*EXERCISE DETAILS*:
Reproduce the data below with every "top-left" replaced by "upper-left" and nothing else altered.

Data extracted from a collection
· · · ·

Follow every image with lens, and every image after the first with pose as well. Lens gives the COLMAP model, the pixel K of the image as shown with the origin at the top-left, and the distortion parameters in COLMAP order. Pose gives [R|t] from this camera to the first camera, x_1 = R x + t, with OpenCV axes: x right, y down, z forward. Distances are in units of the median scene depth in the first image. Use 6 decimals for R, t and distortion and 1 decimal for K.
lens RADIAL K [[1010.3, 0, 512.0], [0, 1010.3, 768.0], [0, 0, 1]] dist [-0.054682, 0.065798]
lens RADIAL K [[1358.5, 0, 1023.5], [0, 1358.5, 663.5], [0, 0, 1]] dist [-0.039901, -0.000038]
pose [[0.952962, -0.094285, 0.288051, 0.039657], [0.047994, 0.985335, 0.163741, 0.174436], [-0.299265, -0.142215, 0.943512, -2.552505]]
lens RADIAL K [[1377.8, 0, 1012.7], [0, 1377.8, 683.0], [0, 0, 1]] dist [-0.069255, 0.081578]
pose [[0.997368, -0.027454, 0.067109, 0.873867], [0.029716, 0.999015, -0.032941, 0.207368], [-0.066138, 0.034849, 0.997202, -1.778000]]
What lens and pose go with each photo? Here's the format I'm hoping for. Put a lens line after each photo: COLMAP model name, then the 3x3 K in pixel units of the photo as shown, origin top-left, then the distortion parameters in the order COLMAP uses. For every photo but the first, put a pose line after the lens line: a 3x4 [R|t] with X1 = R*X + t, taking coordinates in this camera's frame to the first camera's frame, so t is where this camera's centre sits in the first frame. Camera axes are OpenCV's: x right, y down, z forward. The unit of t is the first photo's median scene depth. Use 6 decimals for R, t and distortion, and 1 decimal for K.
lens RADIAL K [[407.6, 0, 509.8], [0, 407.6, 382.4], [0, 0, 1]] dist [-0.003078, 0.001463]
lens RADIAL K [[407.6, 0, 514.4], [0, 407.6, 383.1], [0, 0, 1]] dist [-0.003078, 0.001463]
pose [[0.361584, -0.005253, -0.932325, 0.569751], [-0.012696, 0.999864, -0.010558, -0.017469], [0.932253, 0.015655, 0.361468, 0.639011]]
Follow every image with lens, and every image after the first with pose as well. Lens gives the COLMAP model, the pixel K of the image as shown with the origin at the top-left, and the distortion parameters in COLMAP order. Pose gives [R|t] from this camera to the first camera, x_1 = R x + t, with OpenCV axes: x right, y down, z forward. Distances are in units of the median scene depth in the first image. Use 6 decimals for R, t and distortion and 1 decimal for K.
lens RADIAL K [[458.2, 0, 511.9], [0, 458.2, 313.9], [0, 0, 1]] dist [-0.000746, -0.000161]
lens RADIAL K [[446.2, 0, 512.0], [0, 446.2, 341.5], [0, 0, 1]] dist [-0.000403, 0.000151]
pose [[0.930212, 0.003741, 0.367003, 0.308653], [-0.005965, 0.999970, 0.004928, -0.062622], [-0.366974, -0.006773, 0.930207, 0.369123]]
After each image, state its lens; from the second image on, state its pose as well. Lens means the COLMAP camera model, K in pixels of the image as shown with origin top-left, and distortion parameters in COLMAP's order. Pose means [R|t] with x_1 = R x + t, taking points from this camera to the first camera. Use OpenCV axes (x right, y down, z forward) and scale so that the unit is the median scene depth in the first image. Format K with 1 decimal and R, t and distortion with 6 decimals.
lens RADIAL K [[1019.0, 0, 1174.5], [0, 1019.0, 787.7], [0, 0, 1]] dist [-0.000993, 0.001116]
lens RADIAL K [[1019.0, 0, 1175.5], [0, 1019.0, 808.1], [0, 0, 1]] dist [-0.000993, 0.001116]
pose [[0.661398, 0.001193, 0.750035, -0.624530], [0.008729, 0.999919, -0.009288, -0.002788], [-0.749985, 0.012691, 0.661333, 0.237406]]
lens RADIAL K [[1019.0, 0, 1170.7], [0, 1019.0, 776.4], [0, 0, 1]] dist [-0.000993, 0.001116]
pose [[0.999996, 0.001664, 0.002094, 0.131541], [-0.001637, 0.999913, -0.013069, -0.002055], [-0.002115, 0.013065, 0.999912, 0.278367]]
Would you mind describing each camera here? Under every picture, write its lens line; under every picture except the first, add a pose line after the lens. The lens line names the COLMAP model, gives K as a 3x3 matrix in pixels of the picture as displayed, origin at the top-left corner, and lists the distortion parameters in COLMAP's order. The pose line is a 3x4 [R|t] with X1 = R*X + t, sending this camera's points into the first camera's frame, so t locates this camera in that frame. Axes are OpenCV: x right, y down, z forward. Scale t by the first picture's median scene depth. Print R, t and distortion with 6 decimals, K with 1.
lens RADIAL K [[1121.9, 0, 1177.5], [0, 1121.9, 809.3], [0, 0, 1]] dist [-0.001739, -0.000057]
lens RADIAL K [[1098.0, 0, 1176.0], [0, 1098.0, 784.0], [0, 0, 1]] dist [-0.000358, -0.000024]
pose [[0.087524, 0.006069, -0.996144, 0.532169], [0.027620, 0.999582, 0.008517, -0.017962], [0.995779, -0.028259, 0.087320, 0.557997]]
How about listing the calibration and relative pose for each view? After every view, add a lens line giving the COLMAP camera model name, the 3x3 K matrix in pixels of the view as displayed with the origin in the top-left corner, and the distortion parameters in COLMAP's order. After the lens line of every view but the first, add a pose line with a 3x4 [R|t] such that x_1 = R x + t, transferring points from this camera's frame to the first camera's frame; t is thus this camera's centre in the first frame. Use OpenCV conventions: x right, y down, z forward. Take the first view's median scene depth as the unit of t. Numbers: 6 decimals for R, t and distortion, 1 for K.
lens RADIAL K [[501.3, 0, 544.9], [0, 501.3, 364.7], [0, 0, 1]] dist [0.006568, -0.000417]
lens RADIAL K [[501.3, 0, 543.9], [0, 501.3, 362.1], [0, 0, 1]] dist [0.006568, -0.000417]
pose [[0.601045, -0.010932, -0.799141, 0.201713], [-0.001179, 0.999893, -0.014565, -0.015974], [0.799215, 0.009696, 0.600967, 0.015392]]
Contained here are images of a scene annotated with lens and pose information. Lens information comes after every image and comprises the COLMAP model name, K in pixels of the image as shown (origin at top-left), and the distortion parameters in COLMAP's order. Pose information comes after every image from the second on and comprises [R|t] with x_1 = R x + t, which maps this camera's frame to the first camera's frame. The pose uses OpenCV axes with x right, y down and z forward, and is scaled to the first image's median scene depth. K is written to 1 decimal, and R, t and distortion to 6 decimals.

· · · ·

*RESPONSE TO THIS TASK*:
Follow every image with lens, and every image after the first with pose as well. Lens gives the COLMAP model, the pixel K of the image as shown with the origin at the upper-left, and the distortion parameters in COLMAP order. Pose gives [R|t] from this camera to the first camera, x_1 = R x + t, with OpenCV axes: x right, y down, z forward. Distances are in units of the median scene depth in the first image. Use 6 decimals for R, t and distortion and 1 decimal for K.
lens RADIAL K [[1010.3, 0, 512.0], [0, 1010.3, 768.0], [0, 0, 1]] dist [-0.054682, 0.065798]
lens RADIAL K [[1358.5, 0, 1023.5], [0, 1358.5, 663.5], [0, 0, 1]] dist [-0.039901, -0.000038]
pose [[0.952962, -0.094285, 0.288051, 0.039657], [0.047994, 0.985335, 0.163741, 0.174436], [-0.299265, -0.142215, 0.943512, -2.552505]]
lens RADIAL K [[1377.8, 0, 1012.7], [0, 1377.8, 683.0], [0, 0, 1]] dist [-0.069255, 0.081578]
pose [[0.997368, -0.027454, 0.067109, 0.873867], [0.029716, 0.999015, -0.032941, 0.207368], [-0.066138, 0.034849, 0.997202, -1.778000]]
What lens and pose go with each photo? Here's the format I'm hoping for. Put a lens line after each photo: COLMAP model name, then the 3x3 K in pixel units of the photo as shown, origin upper-left, then the distortion parameters in the order COLMAP uses. For every photo but the first, put a pose line after the lens line: a 3x4 [R|t] with X1 = R*X + t, taking coordinates in this camera's frame to the first camera's frame, so t is where this camera's centre sits in the first frame. Camera axes are OpenCV's: x right, y down, z forward. The unit of t is the first photo's median scene depth. Use 6 decimals for R, t and distortion, and 1 decimal for K.
lens RADIAL K [[407.6, 0, 509.8], [0, 407.6, 382.4], [0, 0, 1]] dist [-0.003078, 0.001463]
lens RADIAL K [[407.6, 0, 514.4], [0, 407.6, 383.1], [0, 0, 1]] dist [-0.003078, 0.001463]
pose [[0.361584, -0.005253, -0.932325, 0.569751], [-0.012696, 0.999864, -0.010558, -0.017469], [0.932253, 0.015655, 0.361468, 0.639011]]
Follow every image with lens, and every image after the first with pose as well. Lens gives the COLMAP model, the pixel K of the image as shown with the origin at the upper-left, and the distortion parameters in COLMAP order. Pose gives [R|t] from this camera to the first camera, x_1 = R x + t, with OpenCV axes: x right, y down, z forward. Distances are in units of the median scene depth in the first image. Use 6 decimals for R, t and distortion and 1 decimal for K.
lens RADIAL K [[458.2, 0, 511.9], [0, 458.2, 313.9], [0, 0, 1]] dist [-0.000746, -0.000161]
lens RADIAL K [[446.2, 0, 512.0], [0, 446.2, 341.5], [0, 0, 1]] dist [-0.000403, 0.000151]
pose [[0.930212, 0.003741, 0.367003, 0.308653], [-0.005965, 0.999970, 0.004928, -0.062622], [-0.366974, -0.006773, 0.930207, 0.369123]]
After each image, state its lens; from the second image on, state its pose as well. Lens means the COLMAP camera model, K in pixels of the image as shown with origin upper-left, and distortion parameters in COLMAP's order. Pose means [R|t] with x_1 = R x + t, taking points from this camera to the first camera. Use OpenCV axes (x right, y down, z forward) and scale so that the unit is the median scene depth in the first image. Format K with 1 decimal and R, t and distortion with 6 decimals.
lens RADIAL K [[1019.0, 0, 1174.5], [0, 1019.0, 787.7], [0, 0, 1]] dist [-0.000993, 0.001116]
lens RADIAL K [[1019.0, 0, 1175.5], [0, 1019.0, 808.1], [0, 0, 1]] dist [-0.000993, 0.001116]
pose [[0.661398, 0.001193, 0.750035, -0.624530], [0.008729, 0.999919, -0.009288, -0.002788], [-0.749985, 0.012691, 0.661333, 0.237406]]
lens RADIAL K [[1019.0, 0, 1170.7], [0, 1019.0, 776.4], [0, 0, 1]] dist [-0.000993, 0.001116]
pose [[0.999996, 0.001664, 0.002094, 0.131541], [-0.001637, 0.999913, -0.013069, -0.002055], [-0.002115, 0.013065, 0.999912, 0.278367]]
Would you mind describing each camera here? Under every picture, write its lens line; under every picture except the first, add a pose line after the lens. The lens line names the COLMAP model, gives K as a 3x3 matrix in pixels of the picture as displayed, origin at the upper-left corner, and lists the distortion parameters in COLMAP's order. The pose line is a 3x4 [R|t] with X1 = R*X + t, sending this camera's points into the first camera's frame, so t locates this camera in that frame. Axes are OpenCV: x right, y down, z forward. Scale t by the first picture's median scene depth. Print R, t and distortion with 6 decimals, K with 1.
lens RADIAL K [[1121.9, 0, 1177.5], [0, 1121.9, 809.3], [0, 0, 1]] dist [-0.001739, -0.000057]
lens RADIAL K [[1098.0, 0, 1176.0], [0, 1098.0, 784.0], [0, 0, 1]] dist [-0.000358, -0.000024]
pose [[0.087524, 0.006069, -0.996144, 0.532169], [0.027620, 0.999582, 0.008517, -0.017962], [0.995779, -0.028259, 0.087320, 0.557997]]
How about listing the calibration and relative pose for each view? After every view, add a lens line giving the COLMAP camera model name, the 3x3 K matrix in pixels of the view as displayed with the origin in the upper-left corner, and the distortion parameters in COLMAP's order. After the lens line of every view but the first, add a pose line with a 3x4 [R|t] such that x_1 = R x + t, transferring points from this camera's frame to the first camera's frame; t is thus this camera's centre in the first frame. Use OpenCV conventions: x right, y down, z forward. Take the first view's median scene depth as the unit of t. Numbers: 6 decimals for R, t and distortion, 1 for K.
lens RADIAL K [[501.3, 0, 544.9], [0, 501.3, 364.7], [0, 0, 1]] dist [0.006568, -0.000417]
lens RADIAL K [[501.3, 0, 543.9], [0, 501.3, 362.1], [0, 0, 1]] dist [0.006568, -0.000417]
pose [[0.601045, -0.010932, -0.799141, 0.201713], [-0.001179, 0.999893, -0.014565, -0.015974], [0.799215, 0.009696, 0.600967, 0.015392]]
Contained here are images of a scene annotated with lens and pose information. Lens information comes after every image and comprises the COLMAP model name, K in pixels of the image as shown (origin at upper-left), and the distortion parameters in COLMAP's order. Pose information comes after every image from the second on and comprises [R|t] with x_1 = R x + t, which maps this camera's frame to the first camera's frame. The pose uses OpenCV axes with x right, y down and z forward, and is scaled to the first image's median scene depth. K is written to 1 decimal, and R, t and distortion to 6 decimals.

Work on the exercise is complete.